Python is a popular programming language that has a number of libraries for statistical analysis, one of which is the scipy library. The scipy library has a function called scipy.stats.chisquare
that can be used to perform a chi-squared test.
To understand how the chi-squared test works, let’s consider an example. Imagine that we are conducting a survey to determine the preferred type of ice cream among a group of individuals. We ask 100 individuals to select their preferred type of ice cream from a list of five options: vanilla, chocolate, strawberry, mint, and cookies and cream. After collecting the data, we observe the following frequencies: vanilla (25), chocolate (30), strawberry (20), mint (15), and cookies and cream (10).
We want to know if there is a significant difference between the observed frequencies and the expected frequencies, assuming that all five types of ice cream are equally popular. To perform the chi-squared test, we first need to calculate the expected frequencies for each type of ice cream. In this case, since there are five types of ice cream and we surveyed 100 individuals, the expected frequency for each type of ice cream is 20 (100 / 5 = 20).
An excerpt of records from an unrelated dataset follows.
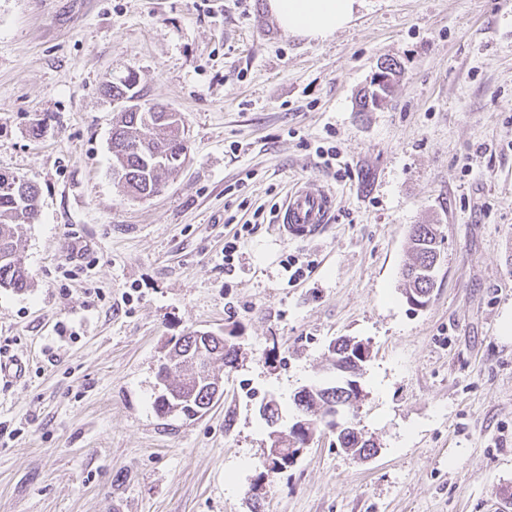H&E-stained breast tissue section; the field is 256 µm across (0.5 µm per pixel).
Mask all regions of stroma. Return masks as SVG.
<instances>
[{
	"mask_svg": "<svg viewBox=\"0 0 512 512\" xmlns=\"http://www.w3.org/2000/svg\"><path fill=\"white\" fill-rule=\"evenodd\" d=\"M387 59V102L358 111ZM131 72L190 146L141 200L112 175L104 93ZM1 172L40 200L30 286L0 288V355L27 363L0 383V512H252L256 483L263 512H512V0H362L319 42L266 0H0ZM298 184L336 192L304 239L270 212ZM415 224L442 236L422 308ZM194 330L236 366L205 415H159L165 346ZM341 336L370 350L355 424L378 454L320 431L260 478L259 405L290 426ZM223 338V337H222ZM213 346L211 347V357H212V363L210 365V373L214 380H217L218 378H222L218 374L214 372L213 365L217 361H221L224 363V366H230L233 367L234 363L237 360L238 356V350H236V347L234 345H229L226 341V338L222 341L216 342L214 339L212 340Z\"/></svg>",
	"mask_w": 512,
	"mask_h": 512,
	"instance_id": "35a3bbf8",
	"label": "stroma"
}]
</instances>
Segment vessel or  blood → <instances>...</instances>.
I'll list each match as a JSON object with an SVG mask.
<instances>
[{"instance_id": "obj_1", "label": "vessel or blood", "mask_w": 512, "mask_h": 512, "mask_svg": "<svg viewBox=\"0 0 512 512\" xmlns=\"http://www.w3.org/2000/svg\"><path fill=\"white\" fill-rule=\"evenodd\" d=\"M336 206V193L332 188L311 190L300 186L289 191L277 218L290 235L306 237L327 223Z\"/></svg>"}]
</instances>
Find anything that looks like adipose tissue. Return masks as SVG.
<instances>
[{
  "instance_id": "adipose-tissue-1",
  "label": "adipose tissue",
  "mask_w": 512,
  "mask_h": 512,
  "mask_svg": "<svg viewBox=\"0 0 512 512\" xmlns=\"http://www.w3.org/2000/svg\"><path fill=\"white\" fill-rule=\"evenodd\" d=\"M360 0H267L279 27L300 38L322 41L347 26Z\"/></svg>"
}]
</instances>
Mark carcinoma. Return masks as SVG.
Listing matches in <instances>:
<instances>
[{
    "instance_id": "obj_1",
    "label": "carcinoma",
    "mask_w": 512,
    "mask_h": 512,
    "mask_svg": "<svg viewBox=\"0 0 512 512\" xmlns=\"http://www.w3.org/2000/svg\"><path fill=\"white\" fill-rule=\"evenodd\" d=\"M399 71L389 72L388 79L377 87L365 91L359 98L358 111L366 112L377 107L387 98ZM137 79L133 73L105 85L107 95L119 102L136 96ZM154 112L121 110L112 126V175L122 182L126 192L133 198H147L154 195L163 182L178 173L188 152L185 126L176 112H166L164 107L155 105ZM39 190L24 178H19L13 190L0 189V287L21 291L29 286V272L26 268L22 240L26 226L33 223L38 215ZM442 239L433 224H415L410 232L411 262L403 270L405 296L418 297L431 294L435 279L428 274ZM197 349L196 333L189 332L173 343L175 355L182 357L181 365L188 367L187 357ZM212 362L220 361L233 366L238 350L222 340L213 342ZM171 386L186 390V395L198 408L208 409L214 399L212 383L191 381L184 385L182 379H175ZM360 393L348 387L341 379L309 386L306 410L307 421L316 427L322 425L331 407L351 398L359 399ZM345 452L361 458L363 453L376 448V443L363 438L357 428H351L343 437ZM289 456L279 459H263L260 479L280 474L290 468Z\"/></svg>"
}]
</instances>
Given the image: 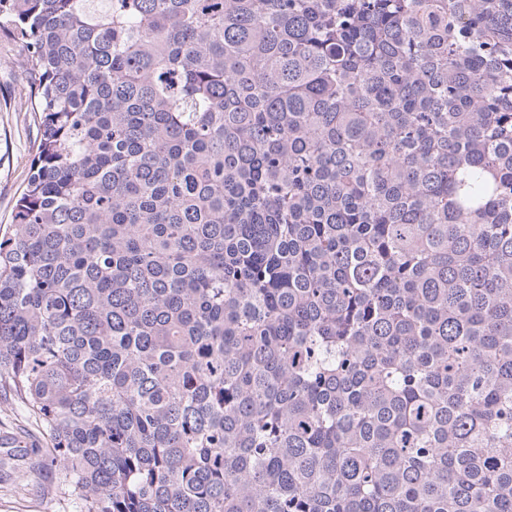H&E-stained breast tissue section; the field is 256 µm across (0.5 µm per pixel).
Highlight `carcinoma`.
I'll return each instance as SVG.
<instances>
[{
	"label": "carcinoma",
	"instance_id": "obj_1",
	"mask_svg": "<svg viewBox=\"0 0 512 512\" xmlns=\"http://www.w3.org/2000/svg\"><path fill=\"white\" fill-rule=\"evenodd\" d=\"M40 137L0 396L80 512H512V0H0ZM20 427L26 430L32 440L42 441L38 420L22 407L8 403L2 398L0 400V435L17 434Z\"/></svg>",
	"mask_w": 512,
	"mask_h": 512
}]
</instances>
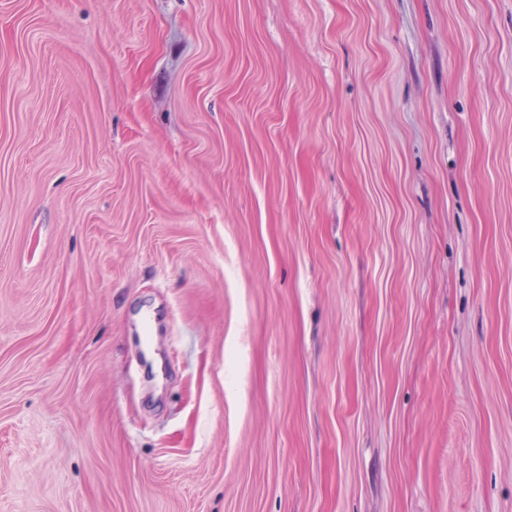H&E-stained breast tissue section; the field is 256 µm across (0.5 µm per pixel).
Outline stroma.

Now that we have the observed frequencies and the expected frequencies, we can use the scipy.stats.chisquare
function to perform the chi-squared test. The function takes two arguments: the observed frequencies and the expected frequencies. Here is the code:
from scipy import stats
# Observed frequencies
observed_frequencies = [25, 30, 20, 15, 10]
# Expected frequencies
expected_frequencies = [20, 20, 20, 20, 20]
# Perform the chi-squared test
chi2, p = stats.chisquare(observed_frequencies, f_exp=expected_frequencies)
# Print the test statistic and p-value
print("Chi-squared test statistic:", chi2)
print("p-value:", p)
The function returns two values: the chi-squared test statistic, and the p-value. The p-value is the probability that the test statistic would be as extreme or more extreme than the one observed, assuming that the null hypothesis (that the observed frequencies are the same as the expected frequencies) is true. A small p-value (typically less than 0.05) indicates that the observed frequencies are significantly different from the expected frequencies, and that the null hypothesis can be rejected.
In this example, the p-value is very small, which means that we can reject the null hypothesis and conclude that there is a significant difference between the observed frequencies and the expected frequencies. This suggests that not all types of ice cream are equally popular among the individuals surveyed.